Acyl-ghrelin receptor antagonist [D-Lys3]-GHRP-6 improves glucose tolerance in cystic fibrosis ferrets

Insufficient insulin secretion is a hallmark of cystic fibrosis (CF), often preceding overt diabetes. The precise mechanisms driving this hyperglycemia remain poorly understood, hindering effective therapeutic strategies for CF-related diabetes (CFRD). Acyl-ghrelin (AG), a hormone known to diminish insulin secretion, is notably elevated in humans with CF, suggesting it may play a critical role in this pancreatic dysfunction. Understanding AG's contribution could unlock novel targets for improving glucose homeostasis in CF patients.

Researchers investigated the role of elevated acyl-ghrelin (AG) in CF-related hyperglycemia using a ferret model. They tested the hypothesis that AG contributes to insufficient insulin secretion. The study compared the effects of an acyl-ghrelin receptor antagonist, [D-Lys3]-GHRP-6, in both wild-type ferrets and CF ferrets. Glucose tolerance testing was performed, and subsequent insulin, GLP-1, and GIP responses were measured to assess the impact of ghrelin receptor blockade on glucose homeostasis and incretin function.

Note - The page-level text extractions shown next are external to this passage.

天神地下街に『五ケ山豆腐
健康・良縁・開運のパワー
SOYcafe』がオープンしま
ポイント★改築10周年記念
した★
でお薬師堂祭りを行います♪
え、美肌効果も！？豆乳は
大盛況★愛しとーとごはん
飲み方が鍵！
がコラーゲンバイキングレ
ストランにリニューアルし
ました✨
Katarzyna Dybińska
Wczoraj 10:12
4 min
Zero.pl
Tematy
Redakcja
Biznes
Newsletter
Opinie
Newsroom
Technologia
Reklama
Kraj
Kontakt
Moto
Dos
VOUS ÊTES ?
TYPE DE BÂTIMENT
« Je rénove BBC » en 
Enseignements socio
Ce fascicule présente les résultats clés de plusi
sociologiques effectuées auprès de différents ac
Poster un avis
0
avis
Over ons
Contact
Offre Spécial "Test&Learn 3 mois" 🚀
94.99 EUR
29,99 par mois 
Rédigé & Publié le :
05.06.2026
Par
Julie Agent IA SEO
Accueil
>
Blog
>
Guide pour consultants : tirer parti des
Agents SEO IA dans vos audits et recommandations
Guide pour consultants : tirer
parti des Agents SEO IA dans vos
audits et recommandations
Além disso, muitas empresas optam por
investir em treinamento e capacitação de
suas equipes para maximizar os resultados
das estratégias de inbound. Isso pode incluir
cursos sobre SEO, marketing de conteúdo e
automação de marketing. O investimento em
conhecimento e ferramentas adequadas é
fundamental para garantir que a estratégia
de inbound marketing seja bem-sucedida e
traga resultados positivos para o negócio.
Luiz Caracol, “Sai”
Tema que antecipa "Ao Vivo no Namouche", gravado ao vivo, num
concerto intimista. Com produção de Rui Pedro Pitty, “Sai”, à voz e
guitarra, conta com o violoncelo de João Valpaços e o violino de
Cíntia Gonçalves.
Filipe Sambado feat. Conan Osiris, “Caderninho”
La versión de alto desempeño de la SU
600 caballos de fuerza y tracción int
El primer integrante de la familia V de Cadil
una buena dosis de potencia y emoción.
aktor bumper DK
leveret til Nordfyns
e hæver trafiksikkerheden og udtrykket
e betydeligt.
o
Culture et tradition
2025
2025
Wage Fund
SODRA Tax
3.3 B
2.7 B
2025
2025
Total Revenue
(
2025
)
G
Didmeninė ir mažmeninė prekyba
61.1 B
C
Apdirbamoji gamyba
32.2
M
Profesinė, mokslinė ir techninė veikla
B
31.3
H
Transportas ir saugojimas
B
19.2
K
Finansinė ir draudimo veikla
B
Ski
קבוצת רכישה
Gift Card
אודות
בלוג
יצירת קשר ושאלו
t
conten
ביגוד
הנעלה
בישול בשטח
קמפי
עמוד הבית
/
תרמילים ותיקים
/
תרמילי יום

The study revealed contrasting effects of acyl-ghrelin receptor antagonism in wild-type versus CF ferrets. In wild-type ferrets, administration of the acyl-ghrelin receptor antagonist [D-Lys3]-GHRP-6 impaired glucose tolerance, and notably abolished both insulin and incretin (GLP-1 and GIP) responses during glucose tolerance testing. This suggests a physiological role for acyl-ghrelin signaling in maintaining normal glucose regulation in healthy individuals.

By stark contrast, in CF ferrets, [D-Lys3]-GHRP-6 significantly improved glucose tolerance, enhanced the insulin-to-glucose ratio, and increased both GLP-1 and GIP responses. This indicates that elevated acyl-ghrelin signaling actively contributes to glucose dysregulation and impaired incretin function in the context of cystic fibrosis.